Easing Linux enterprise integration

news
Aug 8, 20052 mins

Novell, startups offer prebuilt wares to reduce configuration worries

On the eve of this week’s LinuxWorld Conference and Expo, several companies offered prebuilt open source solutions designed to ease integration migraines. From small startups to large vendors such as Novell, companies are building momentum toward preconfiguring open source products.

Novell said it is now offering a validated high-performance computing offering that weds its Suse Linux Enterprise Server with Hewlett-Packard’s BladeSystem. The companies said the package will make it easier to deploy clustered Linux-based servers.

Open source startups Greenplum, JasperSoft and Kinetic Networks all banded together last week to offer a BI-reporting, data-warehousing, and ETL (extraction, transformation and loading) triptych, while ActiveGrid set its flagship prebuilt LAMP (Linux, Apache, MySQL, and Perl/PHP/Python) offerings to sail. Also, SourceLabs announced what it calls the SASH Stack for Java.

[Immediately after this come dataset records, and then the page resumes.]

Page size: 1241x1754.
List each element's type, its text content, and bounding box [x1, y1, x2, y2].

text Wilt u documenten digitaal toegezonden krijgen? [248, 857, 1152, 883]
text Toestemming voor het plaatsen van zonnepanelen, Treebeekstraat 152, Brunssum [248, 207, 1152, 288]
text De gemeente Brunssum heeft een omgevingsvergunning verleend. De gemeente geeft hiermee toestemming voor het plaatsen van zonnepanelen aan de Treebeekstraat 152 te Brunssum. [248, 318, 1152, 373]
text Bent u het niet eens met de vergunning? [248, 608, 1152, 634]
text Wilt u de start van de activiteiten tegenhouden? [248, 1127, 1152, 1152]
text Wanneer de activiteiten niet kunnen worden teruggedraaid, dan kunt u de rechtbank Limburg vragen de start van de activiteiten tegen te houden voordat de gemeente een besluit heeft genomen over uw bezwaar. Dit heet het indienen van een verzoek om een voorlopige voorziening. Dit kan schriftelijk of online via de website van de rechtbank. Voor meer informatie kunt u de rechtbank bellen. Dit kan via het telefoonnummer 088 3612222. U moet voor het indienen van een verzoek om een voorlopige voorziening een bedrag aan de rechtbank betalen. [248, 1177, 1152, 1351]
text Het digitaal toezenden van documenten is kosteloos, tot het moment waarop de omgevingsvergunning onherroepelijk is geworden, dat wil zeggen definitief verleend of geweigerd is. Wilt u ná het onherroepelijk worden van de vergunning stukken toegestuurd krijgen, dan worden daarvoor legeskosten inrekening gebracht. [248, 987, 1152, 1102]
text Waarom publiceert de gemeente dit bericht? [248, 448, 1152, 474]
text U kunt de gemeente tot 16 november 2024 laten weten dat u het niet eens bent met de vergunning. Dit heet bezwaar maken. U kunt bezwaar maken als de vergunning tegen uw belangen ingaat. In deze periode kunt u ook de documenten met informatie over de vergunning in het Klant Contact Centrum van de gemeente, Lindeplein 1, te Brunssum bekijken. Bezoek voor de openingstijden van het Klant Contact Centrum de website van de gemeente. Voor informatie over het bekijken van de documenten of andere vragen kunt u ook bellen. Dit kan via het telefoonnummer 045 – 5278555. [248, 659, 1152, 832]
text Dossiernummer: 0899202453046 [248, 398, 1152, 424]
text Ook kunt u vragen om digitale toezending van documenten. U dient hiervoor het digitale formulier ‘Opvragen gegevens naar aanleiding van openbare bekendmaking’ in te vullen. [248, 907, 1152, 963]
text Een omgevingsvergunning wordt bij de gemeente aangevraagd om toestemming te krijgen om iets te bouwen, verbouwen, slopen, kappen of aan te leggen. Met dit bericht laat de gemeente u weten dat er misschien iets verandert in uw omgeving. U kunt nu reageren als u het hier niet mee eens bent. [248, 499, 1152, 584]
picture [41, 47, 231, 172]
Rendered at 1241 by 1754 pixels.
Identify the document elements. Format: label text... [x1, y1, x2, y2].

“Prepackaged solutions make open source much more palatable to a much larger percentage of the market,” said Anne Thomas Manes, an analyst at Burton Group. “Many companies don’t have the technical expertise and staff to manage ‘raw’ open source projects.”

Greenplum integrated its Bizgres open source data warehouse with Jasper Reports, JasperSoft’s front-end business intelligence reporting tool, and KETL, Kinetic Network’s ETL software. The result: an open source environment in which customers get information out of their data warehouse, run analytics on that data, and, ultimately, deliver it to users in the form of BI reports.

Cost and ease-of-use are two of the main factors that attracted Pfizer’s Global Pharmaceutical Group to use ActiveGrid’s Enterprise LAMP, said Martin Brodbeck, director of the global applications architecture group within the Pfizer unit.

The fact that it comes packaged “makes it easier for the LAMP stack to be a supportable platform within our enterprise,” Brodbeck added, because it “helps figure out how all the pieces fit together.”

ActiveGrid announced the Versions 1.0 of Application Builder and LAMP Application Server. Application Builder is a RAD (rapid application development) environment, and the LAMP Application Server acts as the deployment platform.

Also last week, SourceLabs announced the SASH Stack for Java. SASH is the acronym for the open source application frameworks (Apache Struts, Apache Axis, Spring Framework, and Hibernate) that pull the frameworks together into a tested and supported stack for building enterprise-class Web applications.